This summer STS Master of Divinity student Denis Salgado and I were selected to attend the 2015 Logos in Oxford conference at Oxford University. Sponsored by the Green Collection and hosted by SCIO (Scholarship & Christianity in Oxford), the conference ran from 27 May to 9 June and embodied the idea of fides quarens intellectum (“faith seeking understanding”). Green Scholars Initiative (GSI) students (ranging from undergraduate to postgraduate) and mentors from eighteen different institutions attended the conference and enjoyed a full schedule of learning and fellowship together.

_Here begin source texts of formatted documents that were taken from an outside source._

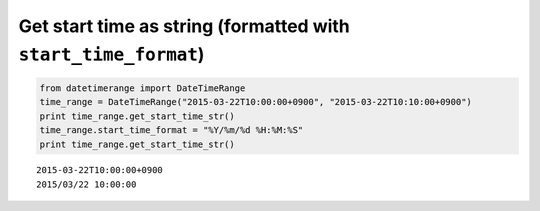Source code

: Get start time as string (formatted with ``start_time_format``)
---------------------------------------------------------------

.. code:: python

    from datetimerange import DateTimeRange
    time_range = DateTimeRange("2015-03-22T10:00:00+0900", "2015-03-22T10:10:00+0900")
    print time_range.get_start_time_str()
    time_range.start_time_format = "%Y/%m/%d %H:%M:%S"
    print time_range.get_start_time_str()

::

    2015-03-22T10:00:00+0900
    2015/03/22 10:00:00
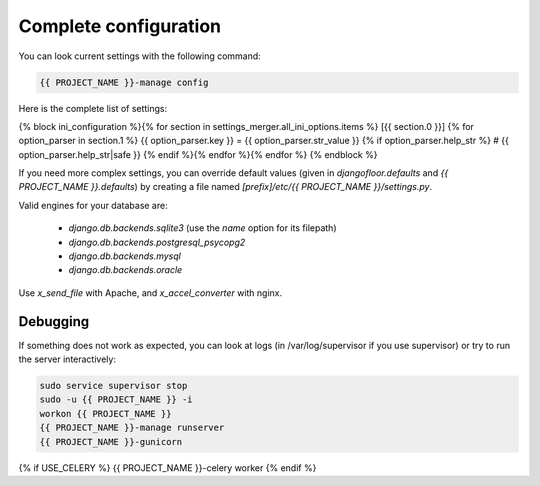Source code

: Complete configuration
======================

You can look current settings with the following command:

.. code-block:: bash

    {{ PROJECT_NAME }}-manage config

Here is the complete list of settings:

.. code-block:: ini

{% block ini_configuration %}{% for section in settings_merger.all_ini_options.items %}  [{{ section.0 }}]
{% for option_parser in section.1 %}  {{ option_parser.key }} = {{ option_parser.str_value }}
{% if option_parser.help_str %}  # {{ option_parser.help_str|safe }}
{% endif %}{% endfor %}{% endfor %}
{% endblock %}

If you need more complex settings, you can override default values (given in `djangofloor.defaults` and
`{{ PROJECT_NAME }}.defaults`) by creating a file named `[prefix]/etc/{{ PROJECT_NAME }}/settings.py`.

Valid engines for your database are:

  - `django.db.backends.sqlite3` (use the `name` option for its filepath)
  - `django.db.backends.postgresql_psycopg2`
  - `django.db.backends.mysql`
  - `django.db.backends.oracle`

Use `x_send_file` with Apache, and `x_accel_converter` with nginx.

Debugging
---------

If something does not work as expected, you can look at logs (in /var/log/supervisor if you use supervisor)
or try to run the server interactively:

.. code-block:: bash

  sudo service supervisor stop
  sudo -u {{ PROJECT_NAME }} -i
  workon {{ PROJECT_NAME }}
  {{ PROJECT_NAME }}-manage runserver
  {{ PROJECT_NAME }}-gunicorn
{% if USE_CELERY %}  {{ PROJECT_NAME }}-celery worker
{% endif %}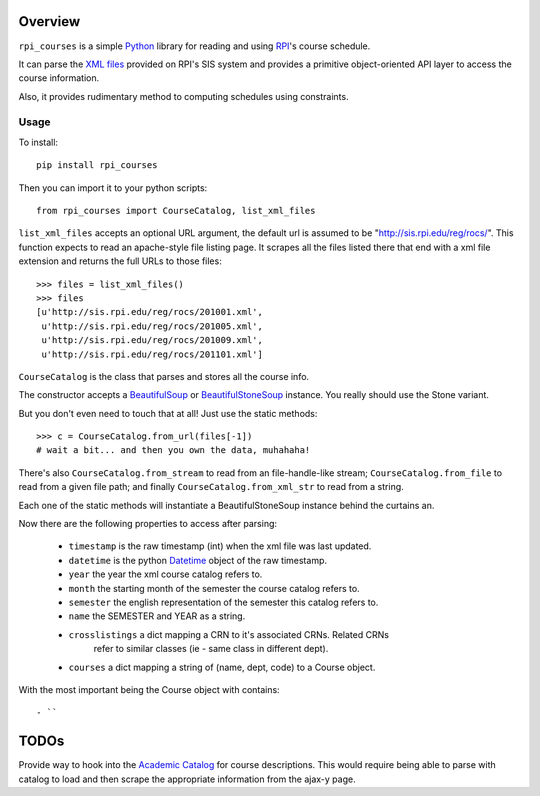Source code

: Overview
========

``rpi_courses`` is a simple Python_ library for reading and using RPI_'s
course schedule.

It can parse the `XML files`_ provided on RPI's SIS system and provides a
primitive object-oriented API layer to access the course information.

Also, it provides rudimentary method to computing schedules using constraints.

.. _Python: http://python.org/
.. _RPI: http://rpi.edu/
.. _XML files: http://sis.rpi.edu/reg/rocs/

Usage
----

To install::

  pip install rpi_courses

Then you can import it to your python scripts::

  from rpi_courses import CourseCatalog, list_xml_files

``list_xml_files`` accepts an optional URL argument, the default url is
assumed to be "http://sis.rpi.edu/reg/rocs/". This function expects to
read an apache-style file listing page. It scrapes all the files listed
there that end with a xml file extension and returns the full URLs to those
files::

  >>> files = list_xml_files()
  >>> files
  [u'http://sis.rpi.edu/reg/rocs/201001.xml',
   u'http://sis.rpi.edu/reg/rocs/201005.xml',
   u'http://sis.rpi.edu/reg/rocs/201009.xml',
   u'http://sis.rpi.edu/reg/rocs/201101.xml']


``CourseCatalog`` is the class that parses and stores all the course info.

The constructor accepts a BeautifulSoup_ or BeautifulStoneSoup_ instance. You
really should use the Stone variant.

But you don't even need to touch that at all! Just use the static methods::

  >>> c = CourseCatalog.from_url(files[-1])
  # wait a bit... and then you own the data, muhahaha!

There's also ``CourseCatalog.from_stream`` to read from an file-handle-like
stream; ``CourseCatalog.from_file`` to read from a given file path; and
finally ``CourseCatalog.from_xml_str`` to read from a string.

Each one of the static methods will instantiate a BeautifulStoneSoup instance
behind the curtains an.

Now there are the following properties to access after parsing:

 - ``timestamp`` is the raw timestamp (int) when the xml file was last updated.
 - ``datetime`` is the python Datetime_ object of the raw timestamp.
 - ``year`` the year the xml course catalog refers to.
 - ``month`` the starting month of the semester the course catalog refers to.
 - ``semester`` the english representation of the semester this catalog refers to.
 - ``name`` the SEMESTER and YEAR as a string.
 - ``crosslistings`` a dict mapping a CRN to it's associated CRNs. Related CRNs
            refer to similar classes (ie - same class in different dept).
 - ``courses`` a dict mapping a string of (name, dept, code) to a Course object.

With the most important being the Course object with contains::

 - ``


.. _BeautifulSoup: http://www.crummy.com/software/BeautifulSoup/documentation.html#Parsing HTML
.. _BeautifulStoneSoup: http://www.crummy.com/software/BeautifulSoup/documentation.html#Parsing XML
.. _Datetime: http://docs.python.org/library/datetime.html

TODOs
=====

Provide way to hook into the `Academic Catalog`_ for course descriptions.
This would require being able to parse with catalog to load and then scrape
the appropriate information from the ajax-y page.

.. _Academic Catalog: http://www.rpi.edu/academics/catalog/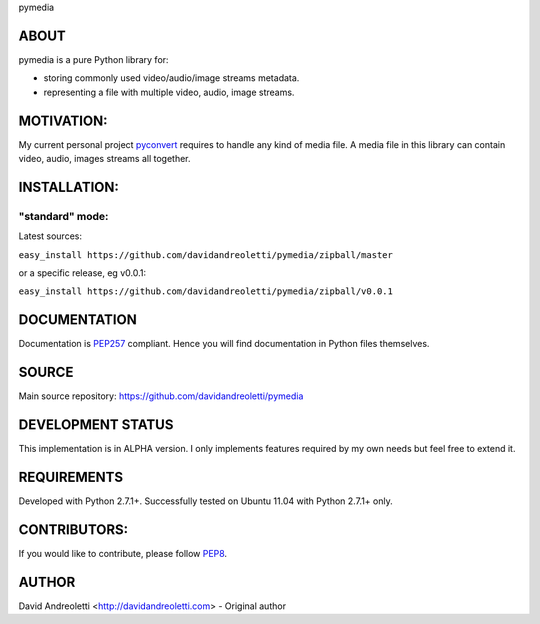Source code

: pymedia

ABOUT
=====

pymedia is a pure Python library for:

- storing commonly used video/audio/image streams metadata.
- representing a file with multiple video, audio, image streams.

MOTIVATION:
===========

My current personal project pyconvert_ requires to handle any kind of media file. A media file in this library can contain video, audio, images streams all together.

INSTALLATION:
=============

"standard" mode:
----------------

Latest sources: 

``easy_install https://github.com/davidandreoletti/pymedia/zipball/master``

or a specific release, eg v0.0.1:

``easy_install https://github.com/davidandreoletti/pymedia/zipball/v0.0.1``


DOCUMENTATION
=============

Documentation is PEP257_ compliant. Hence you will find documentation in Python files themselves.

SOURCE
======

Main source repository: https://github.com/davidandreoletti/pymedia

DEVELOPMENT STATUS
==================

This implementation is in ALPHA version. I only implements features required by my own needs but feel free to extend it.

REQUIREMENTS
============

Developed with Python 2.7.1+. 
Successfully tested on Ubuntu 11.04 with Python 2.7.1+ only.

CONTRIBUTORS:
=============

If you would like to contribute, please follow PEP8_.

AUTHOR
======

David Andreoletti <http://davidandreoletti.com> - Original author

.. _PEP8: http://www.python.org/dev/peps/pep-0008/
.. _PEP257: http://www.python.org/dev/peps/pep-0257/
.. _pyconvert: https://github.com/davidandreoletti/pyconvert

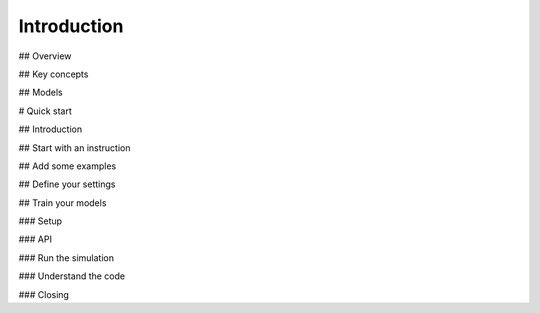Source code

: 
Introduction
============

## Overview

## Key concepts

## Models


# Quick start

## Introduction

## Start with an instruction

## Add some examples

## Define your settings

## Train your models

### Setup

### API

### Run the simulation

### Understand the code

### Closing
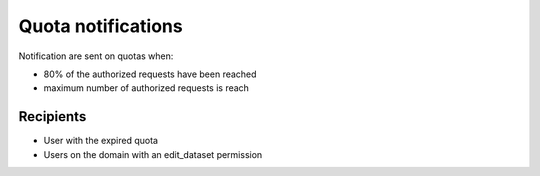 Quota notifications
===================

Notification are sent on quotas when:

- 80% of the authorized requests have been reached
- maximum number of authorized requests is reach


Recipients
----------

- User with the expired quota
- Users on the domain with an edit_dataset permission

Each day at Oxford began in St. Hugh’s Chapel with a scriptural message from one of the participants. The mornings and afternoons were then filled with lectures and discussion; apart from special lectures, the major lecture series titles included “Oxford, Scholarship, and the Christian Mind,” “Current Issues in Textual Studies,” and “The Vocation of Christian Scholars in the Modern University.” Among the numerous speakers there were scholars from Oxford (such as Dr. Stan Rosenberg, Dr. Helen Moore, Prof. Markus Bockmuehl, Dr. Elizabeth Baigent, Rev. Prof. Alister McGrath and Dr. Dirk Obbink) and those from elsewhere, such as Prof. Gordon Campbell (Leicester), Prof. Larry Hurtado (Edinburgh), and Dr. Peter Head (Cambridge). Break-out seminars in different languages (Akkadian and Sumerian, Greek, Latin, Hebrew, and Ethiopic) were hosted by experts for students doing textual research in each of those areas. Logos provided excellent meals when participants broke for lunch and dinner, both of which presented opportunities for discussion and growing friendship among the attendees. Day trips were organized for the students to visit Winchester, Cambridge, and London.
As a professor teaching Masters-level students about the textual history of the Bible, I found the Logos in Oxford event to be inspirational. The Green Scholars Initiative has provided students with a wonderful chance to participate in research projects that would otherwise be unavailable to most of them. At a small seminary like Shepherds we do not normally have access to resources or research opportunities such as those provided by GSI; the Logos in Oxford program then takes that relationship to the next level and exposes our students to the broader international Christian academic experience, which is invaluable. I believe GSI and SCIO are doing something amazing for our students and I hope they continue to fulfill that vision for the next generation of textual scholars.